Selain itu sebuah sistem juga mampu mengatur diri sendiri
dan membuatnya terus hadir. Dalam suatu pelatihan
misalnya, terhadap 50 orang yang berdiri dilemparkan sebuah
bola volley yang harus terus diapungkan ke udara. Ke lima
puluh orang tadi bergerak dan memukul serta berlari sehingga
bola tadi tidak juga jatuh ke tanah. Mendadak sebuah bola
lagi di masukkan ke tengah mereka, maka dengan sendirinya
mereka mengatur diri sehingga ke dua bola tetap tertangani
dengan baik. Mereka mengatur diri sendiri tanpa perjanjian
terlebih dulu. Mereka menjadi suatu sistem yang menurut
von Bertallanfy, seorang pakar, mempertahankan
intergritasnya sendiri.
Dapat dicatat bahwa di dunia terdapat beberapa sistem yang
menarik diteliti. Salah satunya adalah Sistem Pengiriman Pos
sedunia. Walaupun terjadi perang atau bencana sekalipun,
sistem ini tetap tegar dan melaksanakan fungsinya. Sistem ini
juga menerobos batas etnis, kelas sosial, dan perbedaan sistem
politik. Dalam keadaan perang sekalipun, perajurit di front
terdepan masih menerima surat-surat dari keluarganya.

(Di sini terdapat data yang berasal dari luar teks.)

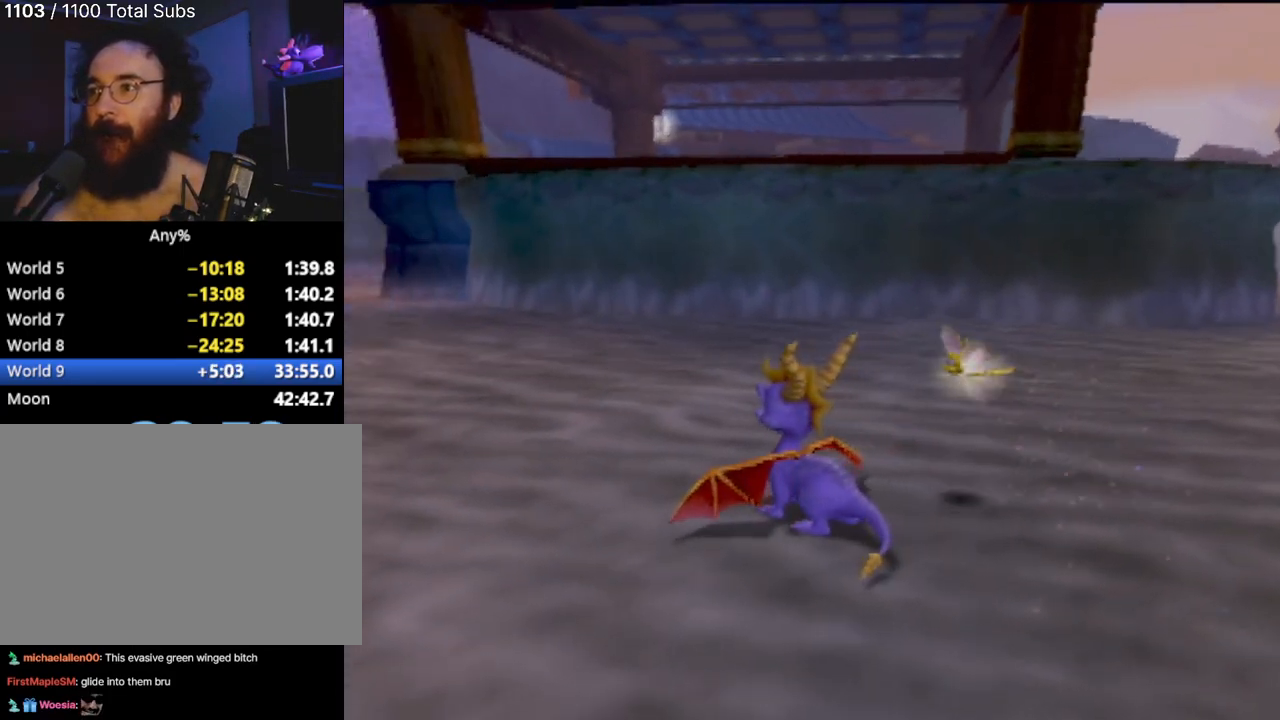
Gameplay with a controller (PlayStation layout); each line is a JSON object with the inputs held at the frame after it. "events" lists button and stick changes between this image and that frame as [ms after this image, input, new state], when the widget could be followed in between. Not read: L3 R3 right_stick.
{"buttons": [], "left_stick": "up-left", "events": [[234, "R2", "down"], [250, "left_stick", "up-left"], [367, "R2", "up"]]}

Dengan demikian, seorang pemimpin yang menggunakan
pendekatan sistem berarti ia tidak tenggelam pada apa yang
kasat mata saja, baik proses maupun komponen-komponen
yang besar. Seorang yang memahami pendekatan sistem
adalah seorang yang mampu mengenali kaitan-kaitan yang
seringkali samar dan tersembunyi. Ia juga seorang yang
mengenali berbagai komponen yang ada di dalam sistemnya,
sehingga tidak mengabaikan hal yang kecil sekalipun. Lebih
lanjut lagi seorang yang mempelajari pendekatan dan kerangka
pikir sistem sebagai pemimpin akan memiliki kemampuan
sebagai berikut:
1. mampu menyadari bahwa ia memiliki
kebebasan untuk bereksperimen dengan
sistem karena tidak mungkin ia mampu
membuat kendali dan pemetaan utuh dan
menyeluruh tentang sistem
2. mampu membuat metafor, gambar, kiasan atau
model mental dari hal rumit yang ia hadapi
sehingga dapat menanganinya
3. mampu menghasilkan pemikiran yang
menggambarkan struktur dari kaitan-kaitan
antar komponen-komponen dalam sistem tadi
4. mampu membaca persepsi orang terhadap
pengaruh-pengaruh yang ada atau komponen-
komponen di atas
5. mampu mengenali tujuan dan arah gerak dari
sistem tadi
6. mampu membaca dan memahami dinamika
dari suatu proses misalnya, penundaan, proses
masukan dan gelombang perubahan (osilasi)
atau siklus
7. mampu membuat pengendalian secara terbatas
terhadap apa yang berlangsung sebagai suatu
sistem.
Dengan kata sederhana, pendekatan sistem adalah
pendekatan yang tidak cukup menggunaan logika
saja. Untuk mampu menggunakan pendekatan tadi,
seorang pemimpin membutuhkan kerendahan hati
untuk mengakui bahwa selain menggunakan nalar, ia
membutuhkan intuisi. Karena itu, seringkali, ia juga
perlu menggunakan bahasa metafor serta bahasa
artistik dalam menggambarkan kerumitan yang ada.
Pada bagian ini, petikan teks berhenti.